ACTIVITY A -> Repeat the records, the lines read from the pictured pages, word for word, and leave the pictures out of your answer.

PAGE TEXT ->
'''

This is apparently a known issue tracked in https://bugzilla.redhat.com/show_bug.cgi?id=1725832. Therefore closing as a dupe, but will comment the artifact link there for further investigation.

*** This bug has been marked as a duplicate of bug 1725832 ***

Comment 3 Frederic Branczyk 2019-10-31 10:12:53 UTC
Sorry acted a bit too fast, while it looks like a similar root cause, it's for a different version, so reopening and assigning to networking.

Comment 4 Florian Weimer 2019-10-31 14:29:34 UTC
Where can I get a copy of the loopback binary mentioned in comment 2? Thanks.

Comment 6 Casey Callendrello 2019-11-13 12:58:01 UTC
I'm going to disable cgo on 4.1, because there's no need for us to use it. Florian, if you still want a copy of the binary, I can give it to you. Note that this is for Openshift 4.1, which doesn't have the go compiler fixes.

Comment 7 Florian Weimer 2019-11-13 13:00:58 UTC
(In reply to Casey Callendrello from comment #6)
> I'm going to disable cgo on 4.1, because there's no need for us to use it.
> Florian, if you still want a copy of the binary, I can give it to you. Note
> that this is for Openshift 4.1, which doesn't have the go compiler fixes.

Yes, I would still like a copy of the binary, both versions if possible (with and without cgo). I want to make sure that this isn't the result of a GNU toolchain bug.

Comment 9 Dan Williams 2020-04-08 17:09:32 UTC
Another option to fix this is https://github.com/cri-o/ocicni/pull/71 though that requires revendor of ocicni into podman and then into CRIO and then into OpenShift.

'''

TASK INPUT ->
'''

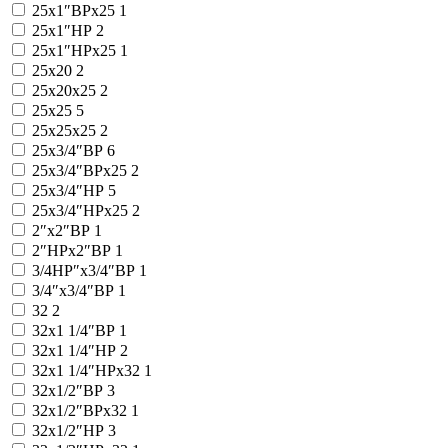
25x1″ВРx25
1
25x1″НР
2
25x1″НРx25
1
25x20
2
25x20x25
2
25x25
5
25x25x25
2
25x3/4″ВР
6
25x3/4″ВРx25
2
25x3/4″НР
5
25x3/4″НРx25
2
2″x2″ВР
1
2″НРx2″ВР
1
3/4НР″x3/4″ВР
1
3/4″x3/4″ВР
1
32
2
32x1 1/4″ВР
1
32x1 1/4″НР
2
32x1 1/4″НРx32
1
32x1/2″ВР
3
32x1/2″ВРx32
1
32x1/2″НР
3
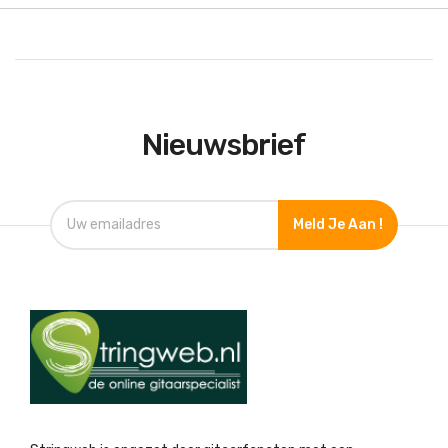
Nieuwsbrief
Meld Je Aan !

'''

ACTIVITY B -> In the bug thread, for which OpenShift version does Casey Callendrello say cgo will be disabled?

EXERCISE RESPONSE A ->
25x1″ВРx25
1
25x1″НР
2
25x1″НРx25
1
25x20
2
25x20x25
2
25x25
5
25x25x25
2
25x3/4″ВР
6
25x3/4″ВРx25
2
25x3/4″НР
5
25x3/4″НРx25
2
2″x2″ВР
1
2″НРx2″ВР
1
3/4НР″x3/4″ВР
1
3/4″x3/4″ВР
1
32
2
32x1 1/4″ВР
1
32x1 1/4″НР
2
32x1 1/4″НРx32
1
32x1/2″ВР
3
32x1/2″ВРx32
1
32x1/2″НР
3
Nieuwsbrief
Meld Je Aan !

EXERCISE RESPONSE B -> OpenShift 4.1.